Information supplied Start Marker

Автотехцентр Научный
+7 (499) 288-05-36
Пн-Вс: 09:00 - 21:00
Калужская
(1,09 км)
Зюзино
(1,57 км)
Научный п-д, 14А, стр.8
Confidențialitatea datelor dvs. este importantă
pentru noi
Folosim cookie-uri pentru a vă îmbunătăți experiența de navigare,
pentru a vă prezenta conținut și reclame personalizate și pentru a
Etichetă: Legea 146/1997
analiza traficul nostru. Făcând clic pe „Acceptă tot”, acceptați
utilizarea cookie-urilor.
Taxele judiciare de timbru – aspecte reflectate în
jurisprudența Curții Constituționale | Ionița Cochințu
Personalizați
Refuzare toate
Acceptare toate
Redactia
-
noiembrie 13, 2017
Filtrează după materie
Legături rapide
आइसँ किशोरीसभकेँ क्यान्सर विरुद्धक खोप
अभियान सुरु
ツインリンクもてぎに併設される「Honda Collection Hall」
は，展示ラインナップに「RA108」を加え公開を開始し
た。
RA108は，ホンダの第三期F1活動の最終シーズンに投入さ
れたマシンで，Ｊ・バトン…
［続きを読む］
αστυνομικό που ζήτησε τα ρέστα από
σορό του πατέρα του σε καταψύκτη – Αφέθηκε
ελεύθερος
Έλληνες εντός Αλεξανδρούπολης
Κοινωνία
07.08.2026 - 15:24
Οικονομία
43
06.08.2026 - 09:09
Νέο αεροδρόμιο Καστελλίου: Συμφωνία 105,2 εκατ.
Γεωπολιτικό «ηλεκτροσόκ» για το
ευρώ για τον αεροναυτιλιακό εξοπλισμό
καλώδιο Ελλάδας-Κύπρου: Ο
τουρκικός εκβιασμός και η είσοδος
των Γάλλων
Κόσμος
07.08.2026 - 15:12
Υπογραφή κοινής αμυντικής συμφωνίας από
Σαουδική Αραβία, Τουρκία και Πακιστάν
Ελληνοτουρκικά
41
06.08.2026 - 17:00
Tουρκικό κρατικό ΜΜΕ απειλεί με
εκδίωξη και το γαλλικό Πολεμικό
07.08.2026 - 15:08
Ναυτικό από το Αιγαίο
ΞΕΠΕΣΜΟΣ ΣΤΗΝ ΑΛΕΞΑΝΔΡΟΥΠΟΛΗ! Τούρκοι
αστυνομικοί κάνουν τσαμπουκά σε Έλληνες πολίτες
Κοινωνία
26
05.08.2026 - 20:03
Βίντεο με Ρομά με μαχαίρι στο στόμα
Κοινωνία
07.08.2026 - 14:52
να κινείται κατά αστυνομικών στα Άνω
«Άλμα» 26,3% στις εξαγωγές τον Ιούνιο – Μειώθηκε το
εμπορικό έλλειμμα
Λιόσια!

Information supplied End Marker
Information supplied Start Marker

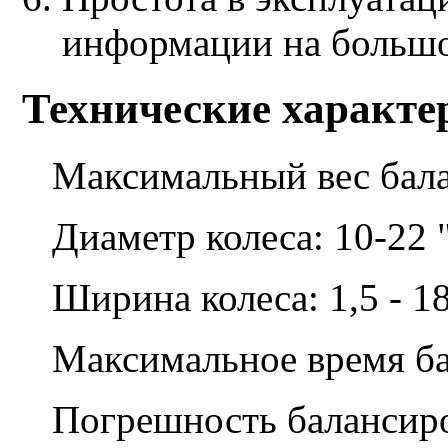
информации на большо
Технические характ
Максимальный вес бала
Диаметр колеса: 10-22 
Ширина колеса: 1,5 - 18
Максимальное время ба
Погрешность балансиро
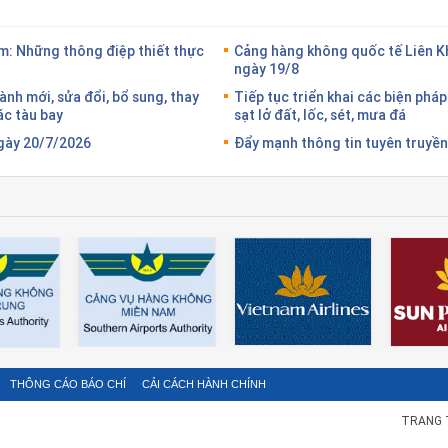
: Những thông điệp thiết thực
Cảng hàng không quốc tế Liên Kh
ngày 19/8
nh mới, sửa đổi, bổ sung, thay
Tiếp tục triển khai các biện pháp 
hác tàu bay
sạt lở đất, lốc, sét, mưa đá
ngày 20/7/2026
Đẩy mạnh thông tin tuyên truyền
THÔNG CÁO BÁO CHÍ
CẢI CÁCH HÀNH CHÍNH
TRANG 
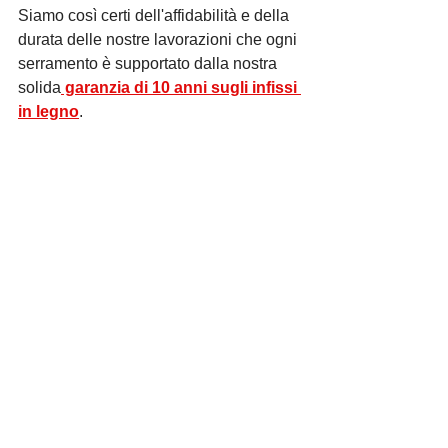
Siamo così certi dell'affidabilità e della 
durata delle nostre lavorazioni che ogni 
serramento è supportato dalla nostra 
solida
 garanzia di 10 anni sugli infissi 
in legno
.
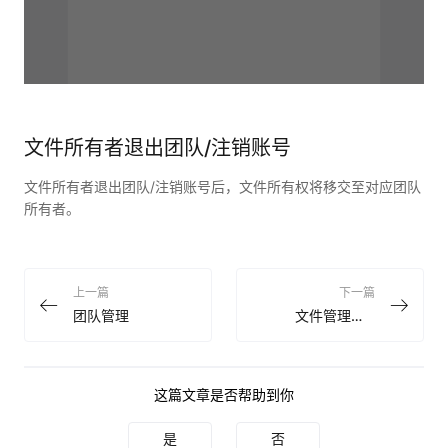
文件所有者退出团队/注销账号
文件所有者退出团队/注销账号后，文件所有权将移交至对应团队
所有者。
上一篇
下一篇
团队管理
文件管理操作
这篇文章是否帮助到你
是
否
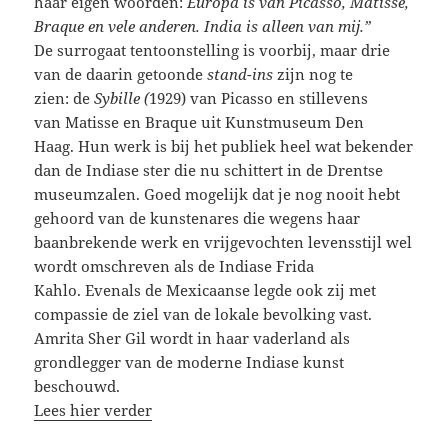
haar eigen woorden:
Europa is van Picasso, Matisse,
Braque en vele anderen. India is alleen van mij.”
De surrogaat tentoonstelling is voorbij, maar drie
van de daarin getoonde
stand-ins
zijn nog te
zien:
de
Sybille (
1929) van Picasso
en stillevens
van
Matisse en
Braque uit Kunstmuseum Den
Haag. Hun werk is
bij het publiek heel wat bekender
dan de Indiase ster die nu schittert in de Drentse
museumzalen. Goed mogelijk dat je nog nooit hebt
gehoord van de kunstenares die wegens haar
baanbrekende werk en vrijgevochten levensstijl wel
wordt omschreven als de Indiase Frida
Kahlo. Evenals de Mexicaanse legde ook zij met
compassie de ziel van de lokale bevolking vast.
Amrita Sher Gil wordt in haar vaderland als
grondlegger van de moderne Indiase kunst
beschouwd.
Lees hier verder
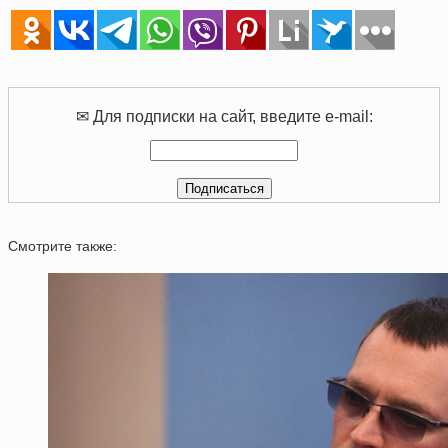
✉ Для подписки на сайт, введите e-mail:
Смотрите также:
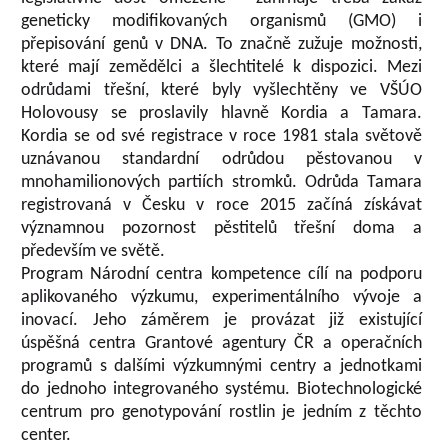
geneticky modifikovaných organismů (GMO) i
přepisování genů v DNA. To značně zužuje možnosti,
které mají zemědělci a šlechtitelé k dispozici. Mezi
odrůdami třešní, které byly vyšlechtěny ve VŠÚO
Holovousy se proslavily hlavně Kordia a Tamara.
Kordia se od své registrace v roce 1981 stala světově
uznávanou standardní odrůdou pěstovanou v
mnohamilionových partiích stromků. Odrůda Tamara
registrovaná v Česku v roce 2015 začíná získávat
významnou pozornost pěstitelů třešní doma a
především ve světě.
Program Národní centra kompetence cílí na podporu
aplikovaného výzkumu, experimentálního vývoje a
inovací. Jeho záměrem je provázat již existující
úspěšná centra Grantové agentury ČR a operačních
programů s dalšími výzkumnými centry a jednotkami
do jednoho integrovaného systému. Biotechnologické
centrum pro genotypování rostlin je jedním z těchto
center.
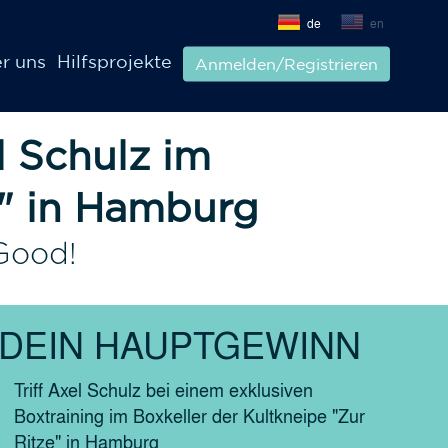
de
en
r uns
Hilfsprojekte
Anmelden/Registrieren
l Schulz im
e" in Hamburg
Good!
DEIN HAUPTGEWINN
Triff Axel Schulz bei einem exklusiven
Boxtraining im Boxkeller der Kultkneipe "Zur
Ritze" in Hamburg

Information supplied End Marker

- [Task brief]:
Give the text from the line containing "geneticky modifikovaných organismů (GMO) i" up to and including the line containing "úspěšná centra Grantové" as a JSON list of strings, one string per line, leaving out any blank lines.

- [Exercise response]:
[
  "geneticky modifikovaných organismů (GMO) i",
  "přepisování genů v DNA. To značně zužuje možnosti,",
  "které mají zemědělci a šlechtitelé k dispozici. Mezi",
  "odrůdami třešní, které byly vyšlechtěny ve VŠÚO",
  "Holovousy se proslavily hlavně Kordia a Tamara.",
  "Kordia se od své registrace v roce 1981 stala světově",
  "uznávanou standardní odrůdou pěstovanou v",
  "mnohamilionových partiích stromků. Odrůda Tamara",
  "registrovaná v Česku v roce 2015 začíná získávat",
  "významnou pozornost pěstitelů třešní doma a",
  "především ve světě.",
  "Program Národní centra kompetence cílí na podporu",
  "aplikovaného výzkumu, experimentálního vývoje a",
  "inovací. Jeho záměrem je provázat již existující",
  "úspěšná centra Grantové agentury ČR a operačních"
]